We wish to find \((n_1, \cdots, n_H)\) that minimizes \[ V( \hat{T}_{str} ) = \sum_{h=1}^H \frac{N_h^2}{n_h} S_h^2 - \sum_{h=1}^H N_h S_h^2 \] subject to \[ c_0 + \sum_{h=1}^H n_h c_h = C. \]
The solution to the above optimization problem is \[ n_h \propto \frac{N_hS_h}{\sqrt{c_h} } \]
Interpretation
If \(c_h\) are all equal, the optimal allocation using \[ n_h =\frac{ N_h S_h}{ \sum_{h=1}^H N_h S_h} n \] leads to
\[ V_{opt}( \hat{T}_{str}) = \frac{N^2}{n} \left( \sum_{h=1}^H W_h S_h \right)^2 - N \sum_{h=1}^H W_h S_h^2
\] where \(W_h = N_h/N\).
Note that, under proportional allocation, we have
\[ V_{prop}( \hat{T}_{str}) = \frac{N^2}{n} \sum_{h=1}^H W_h S_h^2 - N \sum_{h=1}^H W_h S_h^2
\]
Let us suppose that a corporation has 260,000 accident reports available over a period of time and that a sample survey is being contemplated for the purpose of estimating the average number of days of work lost per accident.
Of the 260,000 accident reports, 150,000 are coded and 110,000 are uncoded.
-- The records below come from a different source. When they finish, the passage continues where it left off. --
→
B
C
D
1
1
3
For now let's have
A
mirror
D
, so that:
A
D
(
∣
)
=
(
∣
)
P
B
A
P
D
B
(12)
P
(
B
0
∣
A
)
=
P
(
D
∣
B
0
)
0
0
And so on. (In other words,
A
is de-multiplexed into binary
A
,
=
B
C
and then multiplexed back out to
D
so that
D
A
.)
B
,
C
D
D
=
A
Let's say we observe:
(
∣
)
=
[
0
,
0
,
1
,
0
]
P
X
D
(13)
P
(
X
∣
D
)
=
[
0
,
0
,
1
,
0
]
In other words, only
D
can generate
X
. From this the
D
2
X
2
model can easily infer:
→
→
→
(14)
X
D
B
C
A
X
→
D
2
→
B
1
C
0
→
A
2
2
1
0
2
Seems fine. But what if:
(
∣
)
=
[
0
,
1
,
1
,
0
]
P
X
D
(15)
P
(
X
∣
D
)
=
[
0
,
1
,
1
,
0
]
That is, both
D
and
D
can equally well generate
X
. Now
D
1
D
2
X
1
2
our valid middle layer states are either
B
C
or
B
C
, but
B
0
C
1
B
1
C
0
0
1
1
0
The coded forms could be processed on the computer directly, whereas the uncoded forms must first be coded before processing.
Approximately $ 10,000 is available for selecting the sample and coding and processing the data. It is assumed that the cost of sampling and processing sample forms in equal to $0.32 for a coded form and $0.98 for an uncoded form.
With this in mind, it is desired to find the best way of allocating the sample elements among coded and uncoded forms.
We are going to use a stratified sampling with \(H=2\), where \(N_1=150,000\) and \(N_2=100,000\).
Also, the cost function is \(C_T = c_1 n_1+ c_2 n_2\), where \(c_1 =0.32\) and \(c_2=0.98\). The cost restriction is \(C_T \le C=10,000\).
Thus, we can use \[ n_h = \frac{ N_h S_h/\sqrt{c_h}}{ \sum_{h=1}^2 N_h S_h\sqrt{c_h}} C \]
The answer is \[ n_1 = \tiny{ \frac{ 150,000 \times (S_2/2)\times \frac{1}{\sqrt{0.32}} }{150,000 \times (S_2/2) \times \sqrt{0.32} + 110,000 \times S_2 \times \sqrt{0.98}} \times 10,000 } \doteq 8,762 \] \[ n_2 = \tiny{ \frac{ 110,000 \times (S_2)\times \frac{1}{\sqrt{0.98}} }{150,000 \times (S_2/2) \times \sqrt{0.32} + 110,000 \times S_2 \times \sqrt{0.98}} \times 10,000 } \doteq 7,343 \]
Check:
| Stratum | Population Size \(N_h\) | \(S_h\) |
|---|---|---|
| 1 | 100 | 50 |
| 2 | 110 | 10 |
| 3 | 120 | 5 |
Consider the population with \(H=3\) strata with the summary data above. (The costs are all equal.)
Suppose that we wish to allocate sample size \(n=140\) to each stratum by using optimal allocation.
Using this formula, we obtain \[ n_1 = 104 \ \ n_2 = 23 \ \ n_3 = 13 \]
However, \(n_1=104\) is greater than \(N_1=100\). Thus, we would take \(n_1=N_1=100\) abd allocates for remaining 40 elements to strata and 3 to get \[ \tiny{n_2 = \frac{ 110 \times 10 }{ 110 \times 10 + 120 \times 5} \cdot 40 \doteq 26} \] and \(n_3= 40-26=14\).